[start Records for this exercise]

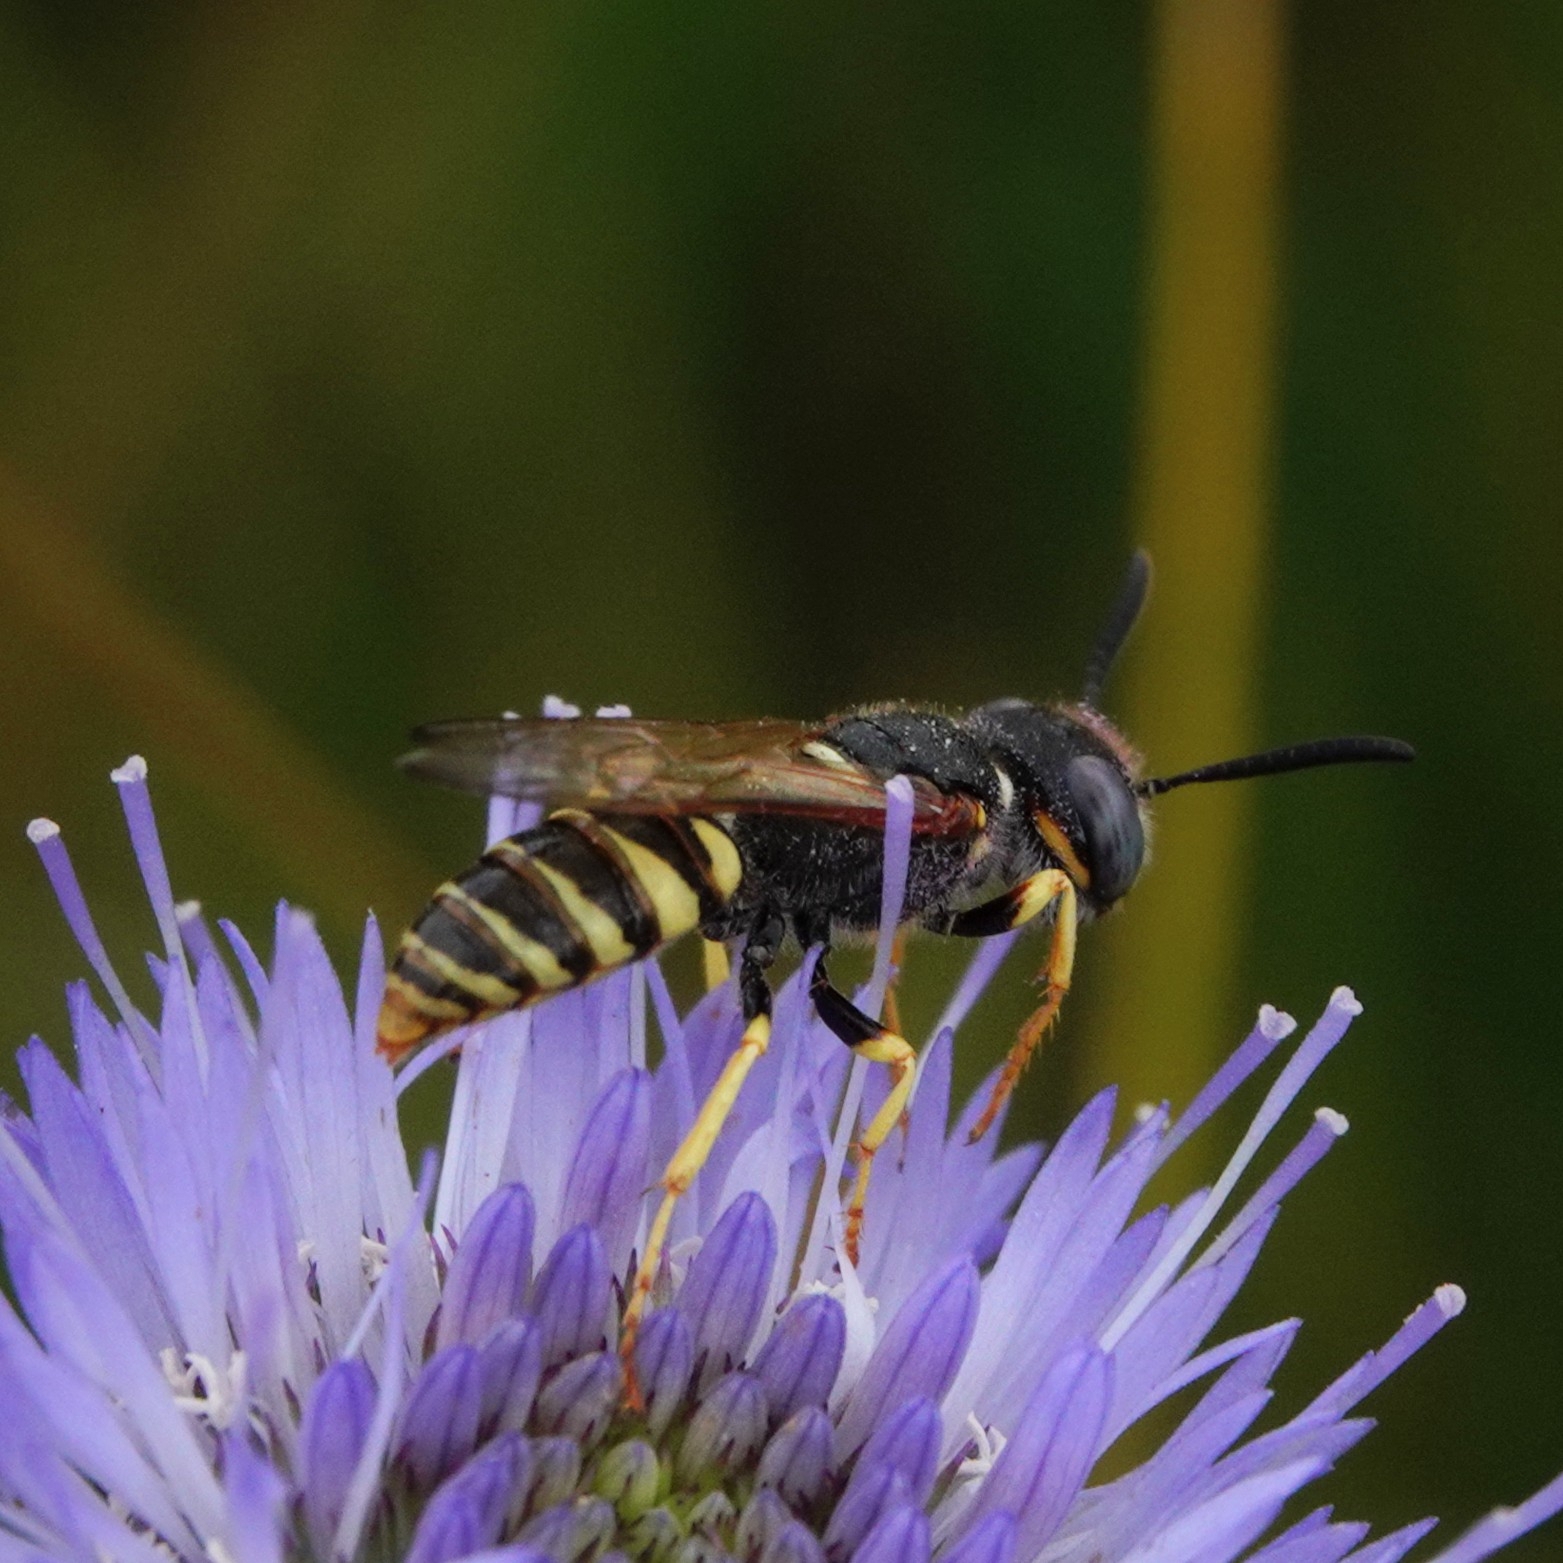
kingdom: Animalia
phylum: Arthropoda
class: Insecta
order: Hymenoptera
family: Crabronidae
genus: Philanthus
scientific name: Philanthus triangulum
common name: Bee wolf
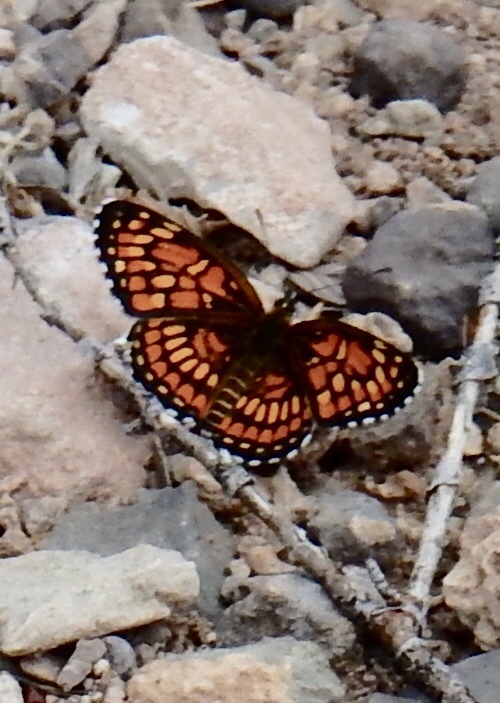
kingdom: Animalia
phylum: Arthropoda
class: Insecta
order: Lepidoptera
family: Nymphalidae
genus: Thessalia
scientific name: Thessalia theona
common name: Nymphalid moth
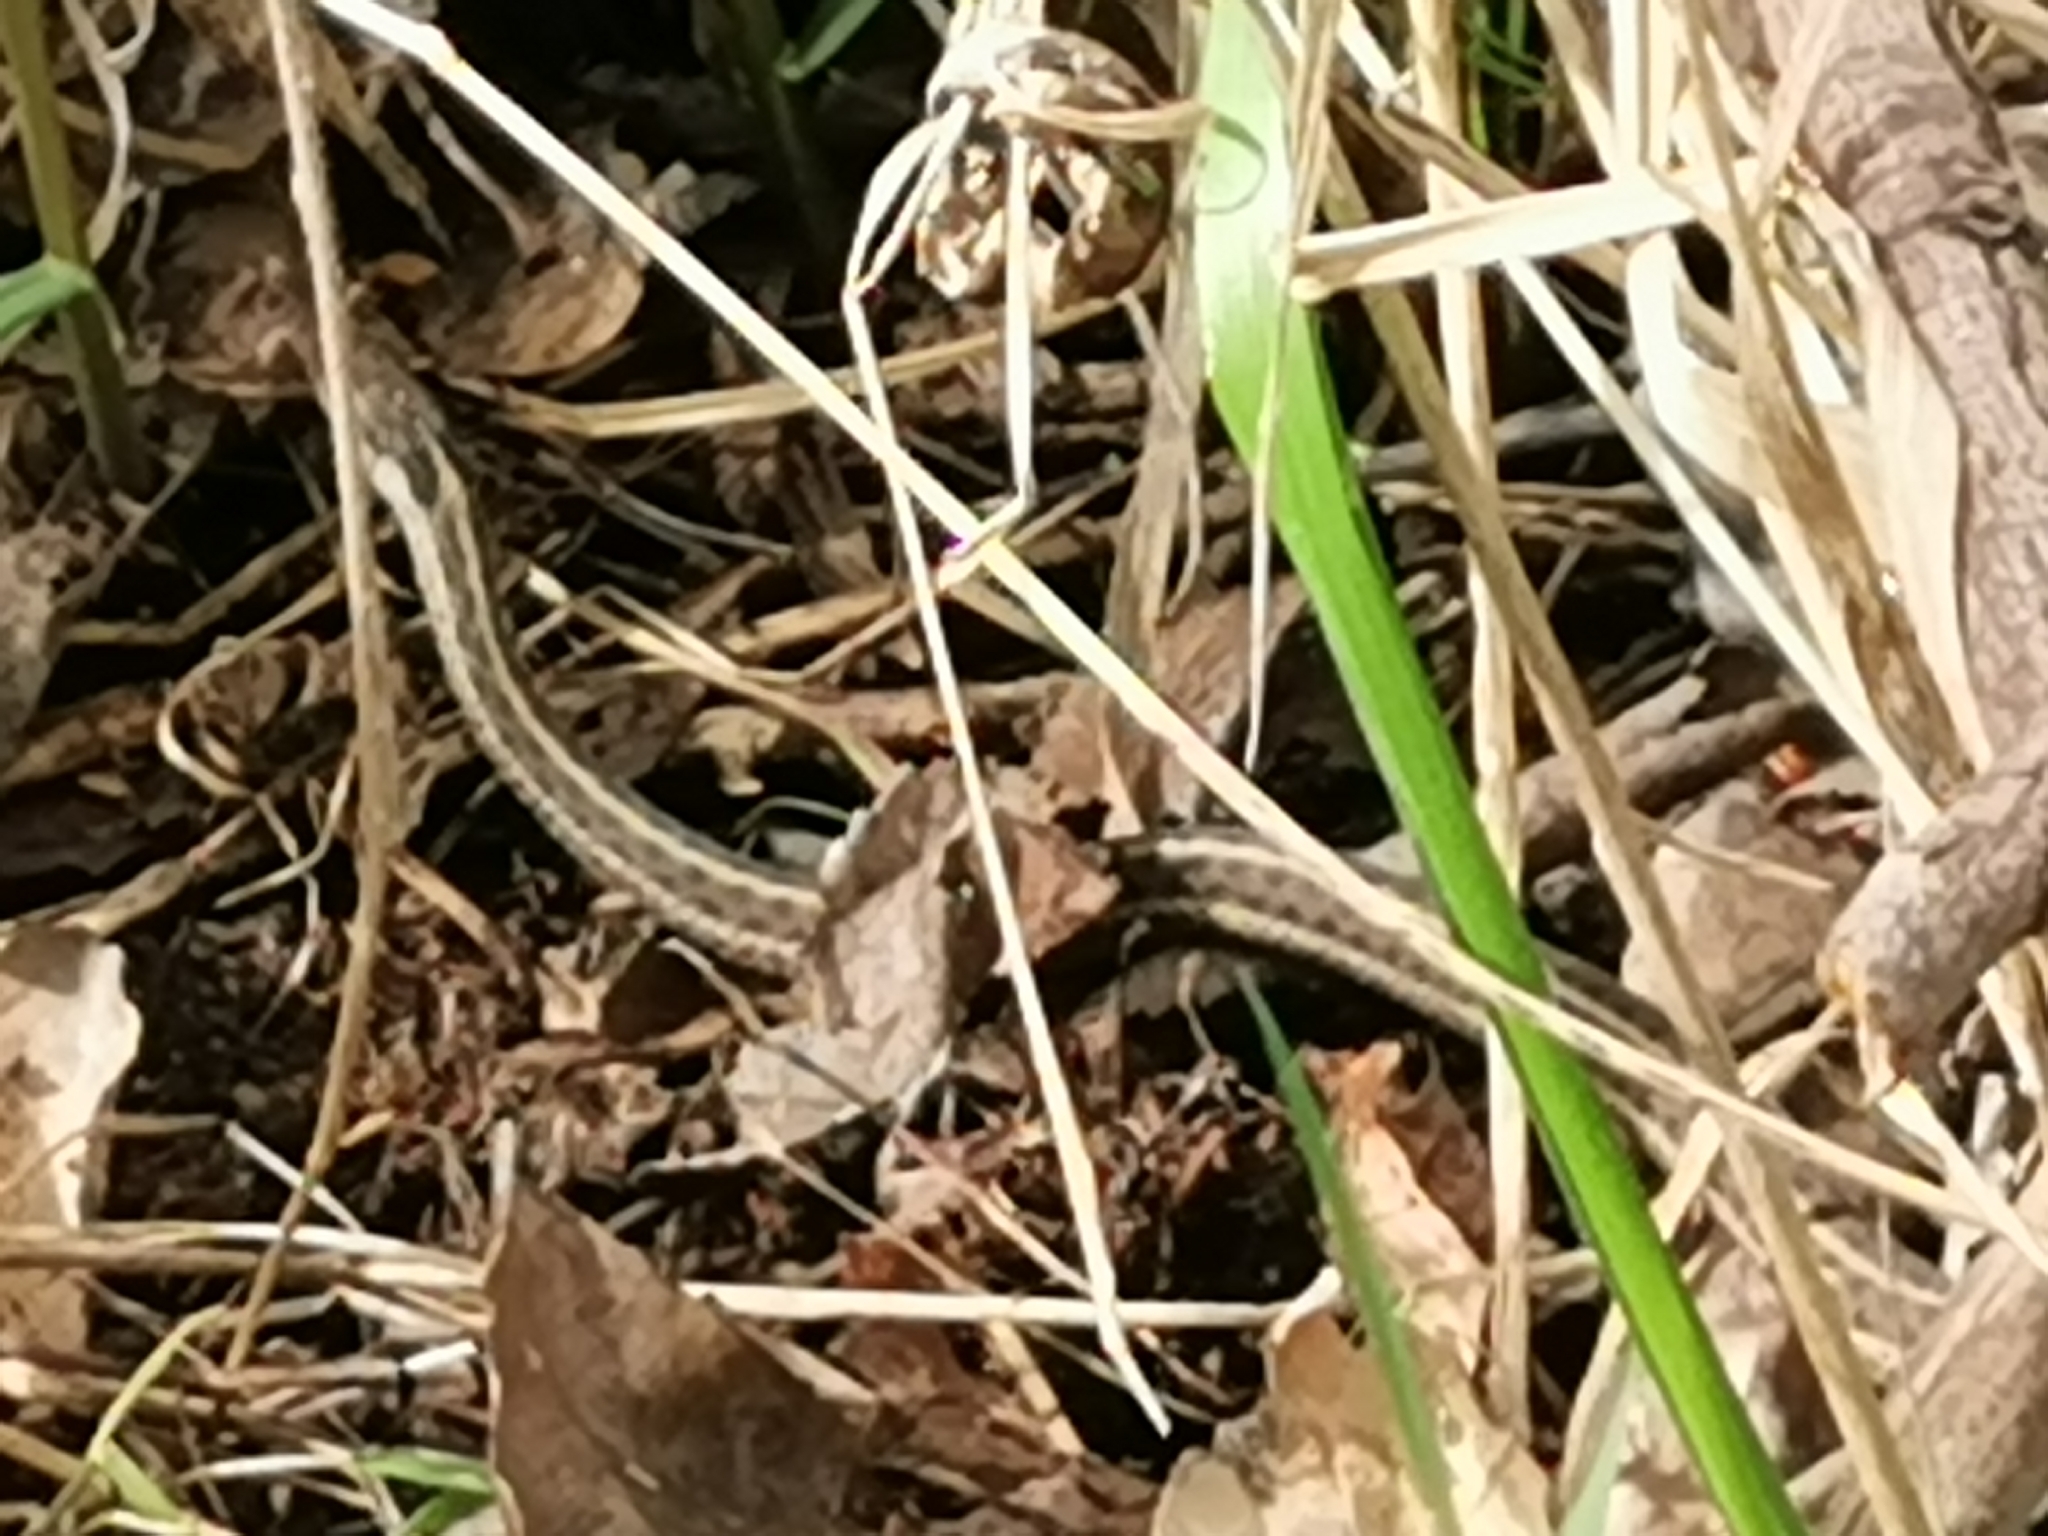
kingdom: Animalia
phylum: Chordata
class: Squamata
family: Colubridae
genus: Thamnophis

[end Records for this exercise]

■ Exercise ■
Starting with the line that holds "family: Crabronidae" and going on through the end of the records, copy those lines out word for word. Leave the pictures out.

■ Problem solution ■
family: Crabronidae
genus: Philanthus
scientific name: Philanthus triangulum
common name: Bee wolf
kingdom: Animalia
phylum: Arthropoda
class: Insecta
order: Lepidoptera
family: Nymphalidae
genus: Thessalia
scientific name: Thessalia theona
common name: Nymphalid moth
kingdom: Animalia
phylum: Chordata
class: Squamata
family: Colubridae
genus: Thamnophis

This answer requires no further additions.